[Opening DOCUMENT EXTRACT section]

- Major Harker c.1918
- Born: 12 May 1891 Prestwich, Lancashire, England
- Died: 27 February 1919 (aged 27) Tidworth Barracks Hospital, Hampshire, England
- Buried: Southern Cemetery, Manchester, Lancashire 53°25′45″N 2°15′32″W﻿ / ﻿53.42917°N 2.25889°W
- Allegiance: United Kingdom
- Branch: British Army Royal Air Force
- Service years: 1916–1919
- Rank: Major
- Unit: No. 5 Reserve Squadron No. 57 Squadron RFC No. 2 School of Navigation and Bomb Dropping
- Conflicts: World War I Western Front; ;
- Awards: Military Cross

= Howard Harker =

British World War I flying ace

Major Howard Redmayne Harker (12 May 1891 – 27 February 1919) was a British World War I flying ace credited with five aerial victories.

==Early life and education==
Howard Harker was born in Prestwich, Lancashire, the son of the architect John Dent Harker (1860–1933). He attended the Lawrence House School in St. Annes-on-Sea, and the Rossall School in Fleetwood, before graduating from Manchester University.

==Flying career==
From 1913, Harker was employed at the Royal Aircraft Factory at Farnborough, Hampshire. In February 1915 he made a memorable arrival at Hendon Aerodrome in a new B.E.2c biplane flown by Frank Goodden, who treated the assembled crowd to an impromptu display of aerial acrobatics before landing.

[Closing DOCUMENT EXTRACT section]

### TASK DESCRIPTION
Write out the entire Howard Harker article word for word. The records that follow come from a different source.

[Opening DATASET EXTRACT section]

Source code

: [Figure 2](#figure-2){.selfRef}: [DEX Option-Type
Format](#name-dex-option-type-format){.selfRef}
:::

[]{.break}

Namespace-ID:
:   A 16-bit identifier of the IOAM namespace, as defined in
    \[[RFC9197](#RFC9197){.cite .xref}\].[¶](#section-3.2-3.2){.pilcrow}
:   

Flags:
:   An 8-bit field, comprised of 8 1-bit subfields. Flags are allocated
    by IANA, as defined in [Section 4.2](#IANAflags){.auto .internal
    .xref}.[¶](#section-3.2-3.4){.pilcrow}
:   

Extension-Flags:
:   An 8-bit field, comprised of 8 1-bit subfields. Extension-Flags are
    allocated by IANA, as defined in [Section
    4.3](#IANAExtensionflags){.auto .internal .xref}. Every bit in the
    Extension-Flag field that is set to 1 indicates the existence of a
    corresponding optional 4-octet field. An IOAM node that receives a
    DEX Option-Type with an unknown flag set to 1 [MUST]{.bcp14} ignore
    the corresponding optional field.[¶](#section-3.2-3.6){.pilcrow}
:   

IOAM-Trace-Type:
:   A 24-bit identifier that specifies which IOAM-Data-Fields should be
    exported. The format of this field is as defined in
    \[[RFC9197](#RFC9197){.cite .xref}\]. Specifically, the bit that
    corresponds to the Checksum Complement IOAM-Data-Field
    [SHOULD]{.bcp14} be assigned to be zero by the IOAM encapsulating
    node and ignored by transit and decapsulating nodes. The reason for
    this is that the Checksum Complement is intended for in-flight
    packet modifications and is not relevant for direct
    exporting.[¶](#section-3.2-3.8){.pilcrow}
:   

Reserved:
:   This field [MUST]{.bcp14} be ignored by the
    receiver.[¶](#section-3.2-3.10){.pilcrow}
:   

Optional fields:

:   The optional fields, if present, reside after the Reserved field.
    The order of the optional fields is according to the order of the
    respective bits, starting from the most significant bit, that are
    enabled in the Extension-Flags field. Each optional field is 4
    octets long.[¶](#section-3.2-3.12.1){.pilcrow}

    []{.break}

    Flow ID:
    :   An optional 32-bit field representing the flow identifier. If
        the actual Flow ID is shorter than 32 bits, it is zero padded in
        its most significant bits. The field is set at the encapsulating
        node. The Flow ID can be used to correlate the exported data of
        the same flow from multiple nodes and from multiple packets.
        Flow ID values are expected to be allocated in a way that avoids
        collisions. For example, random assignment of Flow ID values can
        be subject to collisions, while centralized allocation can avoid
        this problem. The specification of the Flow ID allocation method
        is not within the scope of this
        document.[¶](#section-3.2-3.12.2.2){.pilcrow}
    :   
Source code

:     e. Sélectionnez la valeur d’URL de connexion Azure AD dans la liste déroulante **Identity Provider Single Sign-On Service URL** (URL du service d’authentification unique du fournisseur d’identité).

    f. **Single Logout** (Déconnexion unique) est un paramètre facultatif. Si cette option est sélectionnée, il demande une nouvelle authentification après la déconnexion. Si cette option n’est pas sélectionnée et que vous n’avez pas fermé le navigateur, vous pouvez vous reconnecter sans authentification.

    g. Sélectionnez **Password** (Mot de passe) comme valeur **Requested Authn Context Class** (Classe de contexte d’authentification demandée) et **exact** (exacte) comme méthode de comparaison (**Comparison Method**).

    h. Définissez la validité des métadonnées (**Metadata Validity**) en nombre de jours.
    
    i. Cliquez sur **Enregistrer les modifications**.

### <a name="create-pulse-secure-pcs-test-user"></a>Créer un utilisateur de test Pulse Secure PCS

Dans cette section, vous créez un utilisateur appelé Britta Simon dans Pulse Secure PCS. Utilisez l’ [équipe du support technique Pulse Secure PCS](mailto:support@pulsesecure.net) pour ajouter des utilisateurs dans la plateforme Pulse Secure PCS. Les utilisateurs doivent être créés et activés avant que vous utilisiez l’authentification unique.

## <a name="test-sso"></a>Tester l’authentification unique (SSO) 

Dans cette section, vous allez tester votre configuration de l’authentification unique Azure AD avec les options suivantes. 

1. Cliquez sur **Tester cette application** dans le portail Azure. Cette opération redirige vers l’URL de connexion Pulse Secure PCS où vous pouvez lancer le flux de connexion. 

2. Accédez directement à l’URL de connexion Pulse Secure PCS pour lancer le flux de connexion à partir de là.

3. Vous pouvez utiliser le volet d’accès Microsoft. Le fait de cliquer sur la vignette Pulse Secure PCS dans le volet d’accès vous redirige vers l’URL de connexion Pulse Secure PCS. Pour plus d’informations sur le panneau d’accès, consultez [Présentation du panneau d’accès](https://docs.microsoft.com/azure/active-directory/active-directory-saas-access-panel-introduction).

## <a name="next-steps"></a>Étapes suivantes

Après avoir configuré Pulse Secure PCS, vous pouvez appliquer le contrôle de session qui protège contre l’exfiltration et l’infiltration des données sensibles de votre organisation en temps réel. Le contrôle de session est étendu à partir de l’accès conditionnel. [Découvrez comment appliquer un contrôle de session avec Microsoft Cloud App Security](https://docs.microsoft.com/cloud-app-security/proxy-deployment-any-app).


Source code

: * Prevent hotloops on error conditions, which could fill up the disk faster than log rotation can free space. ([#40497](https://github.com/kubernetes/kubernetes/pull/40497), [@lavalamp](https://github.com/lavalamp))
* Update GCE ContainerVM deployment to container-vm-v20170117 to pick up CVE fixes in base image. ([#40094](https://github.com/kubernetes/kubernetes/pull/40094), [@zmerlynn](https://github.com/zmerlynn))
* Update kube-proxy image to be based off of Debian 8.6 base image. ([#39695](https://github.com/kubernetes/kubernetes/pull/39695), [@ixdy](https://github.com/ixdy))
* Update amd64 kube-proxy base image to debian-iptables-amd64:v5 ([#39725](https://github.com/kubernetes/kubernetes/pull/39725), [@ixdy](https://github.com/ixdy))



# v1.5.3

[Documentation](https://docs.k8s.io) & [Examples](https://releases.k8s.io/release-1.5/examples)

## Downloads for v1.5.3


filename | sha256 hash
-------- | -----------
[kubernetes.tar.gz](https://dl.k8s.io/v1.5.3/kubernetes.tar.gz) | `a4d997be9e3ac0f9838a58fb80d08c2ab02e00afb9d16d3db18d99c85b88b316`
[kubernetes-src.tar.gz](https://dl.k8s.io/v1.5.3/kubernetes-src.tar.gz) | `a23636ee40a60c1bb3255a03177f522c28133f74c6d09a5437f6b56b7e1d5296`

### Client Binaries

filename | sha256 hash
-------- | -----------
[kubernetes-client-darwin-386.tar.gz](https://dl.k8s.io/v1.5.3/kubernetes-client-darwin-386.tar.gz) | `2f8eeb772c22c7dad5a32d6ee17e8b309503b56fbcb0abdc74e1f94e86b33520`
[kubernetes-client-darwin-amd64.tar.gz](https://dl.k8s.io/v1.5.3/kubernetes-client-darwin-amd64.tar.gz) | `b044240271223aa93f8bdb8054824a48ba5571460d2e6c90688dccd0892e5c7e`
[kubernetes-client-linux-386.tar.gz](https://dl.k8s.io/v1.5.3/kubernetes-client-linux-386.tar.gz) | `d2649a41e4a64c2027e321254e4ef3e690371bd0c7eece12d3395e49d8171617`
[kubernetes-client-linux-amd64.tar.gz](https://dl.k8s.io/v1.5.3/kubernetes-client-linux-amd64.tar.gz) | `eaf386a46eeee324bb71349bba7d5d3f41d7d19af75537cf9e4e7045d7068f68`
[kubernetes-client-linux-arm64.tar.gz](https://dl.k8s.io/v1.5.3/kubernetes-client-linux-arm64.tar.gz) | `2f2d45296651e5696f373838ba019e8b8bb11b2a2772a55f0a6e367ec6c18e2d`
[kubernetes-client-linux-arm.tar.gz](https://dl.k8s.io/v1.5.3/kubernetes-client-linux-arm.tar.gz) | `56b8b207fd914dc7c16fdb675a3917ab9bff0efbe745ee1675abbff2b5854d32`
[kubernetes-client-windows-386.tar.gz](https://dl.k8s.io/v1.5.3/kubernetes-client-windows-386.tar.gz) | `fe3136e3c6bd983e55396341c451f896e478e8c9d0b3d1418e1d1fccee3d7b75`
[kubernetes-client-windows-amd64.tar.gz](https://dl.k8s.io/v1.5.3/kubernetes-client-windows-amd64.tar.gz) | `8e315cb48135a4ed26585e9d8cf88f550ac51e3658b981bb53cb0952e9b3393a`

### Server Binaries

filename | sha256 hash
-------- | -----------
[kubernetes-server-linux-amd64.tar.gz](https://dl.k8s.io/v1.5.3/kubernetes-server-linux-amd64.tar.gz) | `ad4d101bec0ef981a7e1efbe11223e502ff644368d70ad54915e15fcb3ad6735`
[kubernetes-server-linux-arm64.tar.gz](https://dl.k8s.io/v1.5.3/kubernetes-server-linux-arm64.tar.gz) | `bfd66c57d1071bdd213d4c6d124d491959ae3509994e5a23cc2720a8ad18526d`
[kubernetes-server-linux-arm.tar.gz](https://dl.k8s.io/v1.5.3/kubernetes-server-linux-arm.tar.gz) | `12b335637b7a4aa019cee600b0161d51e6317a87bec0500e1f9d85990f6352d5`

[Closing DATASET EXTRACT section]

### WORKED SOLUTION
- Major Harker c.1918
- Born: 12 May 1891 Prestwich, Lancashire, England
- Died: 27 February 1919 (aged 27) Tidworth Barracks Hospital, Hampshire, England
- Buried: Southern Cemetery, Manchester, Lancashire 53°25′45″N 2°15′32″W﻿ / ﻿53.42917°N 2.25889°W
- Allegiance: United Kingdom
- Branch: British Army Royal Air Force
- Service years: 1916–1919
- Rank: Major
- Unit: No. 5 Reserve Squadron No. 57 Squadron RFC No. 2 School of Navigation and Bomb Dropping
- Conflicts: World War I Western Front; ;
- Awards: Military Cross

= Howard Harker =

British World War I flying ace

Major Howard Redmayne Harker (12 May 1891 – 27 February 1919) was a British World War I flying ace credited with five aerial victories.

==Early life and education==
Howard Harker was born in Prestwich, Lancashire, the son of the architect John Dent Harker (1860–1933). He attended the Lawrence House School in St. Annes-on-Sea, and the Rossall School in Fleetwood, before graduating from Manchester University.

==Flying career==
From 1913, Harker was employed at the Royal Aircraft Factory at Farnborough, Hampshire. In February 1915 he made a memorable arrival at Hendon Aerodrome in a new B.E.2c biplane flown by Frank Goodden, who treated the assembled crowd to an impromptu display of aerial acrobatics before landing.